Again, on the theory of the popular interpretation, we can see no reason why Isaiah should have placed the ultimate suppression of evil, and the complete triumph of good, on this earth. That would be of no advantage to the generation to which he had to address himself; and it would be an arrangement that would give nothing to those who had borne the heat and burden of the day, and everything to those who had done nothing. The difficulty, however, vanishes, when we remember that he had no doctrine of a future life, or of any other stage than this earth for man. Everything, therefore, that was to be brought about, must be brought about on this earth, and during this earthly life, which were all.

Our fact also accounts for the conspicuous, and otherwise inexplicable, want of proselytizing zeal in the old Israelites. They quite believed that the best thing for man was the knowledge of God; but they had no disposition to communicate this knowledge. The reason was that the advantages of this knowledge were temporal. Had, therefore, Jehovah been brought to give protection, wealth, and strength to their neighbours, with whom they were generally in a state of hostility, it would have been a hurt to themselves. So soon as the objects of religion became moral only, and not of this world, Israelites had abundance of zeal for making proselytes among their neighbours.

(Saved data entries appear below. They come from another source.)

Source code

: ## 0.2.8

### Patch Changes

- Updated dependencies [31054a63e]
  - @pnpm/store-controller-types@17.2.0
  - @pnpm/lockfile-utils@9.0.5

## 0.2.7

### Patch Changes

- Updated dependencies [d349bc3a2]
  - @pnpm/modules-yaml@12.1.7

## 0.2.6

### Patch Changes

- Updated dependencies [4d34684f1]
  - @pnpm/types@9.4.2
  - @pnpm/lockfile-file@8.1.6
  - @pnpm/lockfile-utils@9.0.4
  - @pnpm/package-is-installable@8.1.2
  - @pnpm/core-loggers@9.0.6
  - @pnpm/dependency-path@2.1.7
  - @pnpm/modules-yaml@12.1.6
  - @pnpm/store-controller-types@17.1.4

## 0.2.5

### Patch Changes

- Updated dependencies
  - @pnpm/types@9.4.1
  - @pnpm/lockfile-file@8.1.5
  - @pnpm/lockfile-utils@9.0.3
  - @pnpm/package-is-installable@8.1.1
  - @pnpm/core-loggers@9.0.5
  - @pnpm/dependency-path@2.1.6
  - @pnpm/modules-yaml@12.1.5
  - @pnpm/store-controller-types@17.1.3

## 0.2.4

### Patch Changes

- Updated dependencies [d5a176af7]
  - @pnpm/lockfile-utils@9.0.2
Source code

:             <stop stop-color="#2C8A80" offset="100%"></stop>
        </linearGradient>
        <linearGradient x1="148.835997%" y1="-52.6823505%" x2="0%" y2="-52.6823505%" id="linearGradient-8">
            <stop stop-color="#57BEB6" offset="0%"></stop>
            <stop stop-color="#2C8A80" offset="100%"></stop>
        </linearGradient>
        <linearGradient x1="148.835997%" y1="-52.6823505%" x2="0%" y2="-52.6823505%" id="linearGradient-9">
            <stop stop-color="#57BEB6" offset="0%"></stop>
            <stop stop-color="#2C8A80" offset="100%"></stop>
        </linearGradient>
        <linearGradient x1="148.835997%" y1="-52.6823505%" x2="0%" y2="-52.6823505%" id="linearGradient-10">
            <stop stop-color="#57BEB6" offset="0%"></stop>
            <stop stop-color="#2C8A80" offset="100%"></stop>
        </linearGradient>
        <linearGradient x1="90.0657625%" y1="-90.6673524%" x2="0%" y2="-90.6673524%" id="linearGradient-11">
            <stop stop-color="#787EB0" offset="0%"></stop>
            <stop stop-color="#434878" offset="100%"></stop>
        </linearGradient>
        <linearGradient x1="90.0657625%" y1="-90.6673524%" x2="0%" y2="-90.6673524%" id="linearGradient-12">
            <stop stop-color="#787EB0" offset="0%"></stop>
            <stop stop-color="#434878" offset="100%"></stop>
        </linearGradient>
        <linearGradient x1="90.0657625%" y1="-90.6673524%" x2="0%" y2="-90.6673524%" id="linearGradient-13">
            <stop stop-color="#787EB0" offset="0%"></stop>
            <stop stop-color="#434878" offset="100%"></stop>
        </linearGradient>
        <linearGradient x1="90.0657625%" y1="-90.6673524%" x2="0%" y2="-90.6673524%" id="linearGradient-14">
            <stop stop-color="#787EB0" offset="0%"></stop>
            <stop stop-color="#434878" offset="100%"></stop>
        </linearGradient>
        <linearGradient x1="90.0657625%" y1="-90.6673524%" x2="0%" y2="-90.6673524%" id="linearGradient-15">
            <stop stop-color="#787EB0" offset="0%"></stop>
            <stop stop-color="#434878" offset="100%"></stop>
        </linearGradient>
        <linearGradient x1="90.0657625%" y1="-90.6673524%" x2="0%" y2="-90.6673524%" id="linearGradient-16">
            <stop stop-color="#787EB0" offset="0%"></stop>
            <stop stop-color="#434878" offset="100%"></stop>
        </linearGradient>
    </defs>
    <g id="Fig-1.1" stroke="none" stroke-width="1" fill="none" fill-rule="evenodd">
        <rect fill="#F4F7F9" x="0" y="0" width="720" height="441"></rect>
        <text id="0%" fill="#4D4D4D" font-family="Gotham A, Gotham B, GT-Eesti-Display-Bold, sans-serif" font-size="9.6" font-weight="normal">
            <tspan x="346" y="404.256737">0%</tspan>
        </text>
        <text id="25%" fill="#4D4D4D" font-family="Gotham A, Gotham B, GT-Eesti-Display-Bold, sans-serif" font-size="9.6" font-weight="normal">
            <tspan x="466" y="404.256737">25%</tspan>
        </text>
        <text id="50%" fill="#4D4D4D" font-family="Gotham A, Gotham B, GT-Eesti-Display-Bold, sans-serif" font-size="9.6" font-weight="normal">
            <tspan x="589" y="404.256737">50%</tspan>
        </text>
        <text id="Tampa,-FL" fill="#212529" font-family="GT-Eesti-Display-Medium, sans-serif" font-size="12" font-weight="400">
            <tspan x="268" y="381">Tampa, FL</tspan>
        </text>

Doubtless other particulars will occur to the reader, which, like those I have just noted, are explicable only by the aid of the direct opposite to that which the popular interpretation assumes, this direct opposite being, in fact, the most prominent and distinctive of the peculiarities of the dispensation.

[8] Moses was learned in all the wisdom of the Egyptians.—Acts vii. 22.

[9] In ‘Land and Water,’ of February 3rd, 1872, may be found an interesting account of the way in which D. (Lord Ducic) stalked, killed, and ultimately secured the sunken carcass of one of the few stragglers that may now occasionally be seen to the north of the cataract. It was a full-grown specimen, and, as the evidence of its stomach proved, a child-eater. Jure occisus est. The scene was 3° 32´ north of the cataract.

[10] M. de Lesseps has lately raised these charges 50 per cent., having made the discovery that the chargeable tonnage of a steamship includes the space required for engines and fuel. As well might he, after having charged a sailing vessel for its cargo-space, assess at so much more the scantling of its spars, and the spread of its canvas. At all events this method of charging is not after the fashion in which he himself originally interpreted those terms of the concession, which fix the rate at which ships using the Canal may be charged.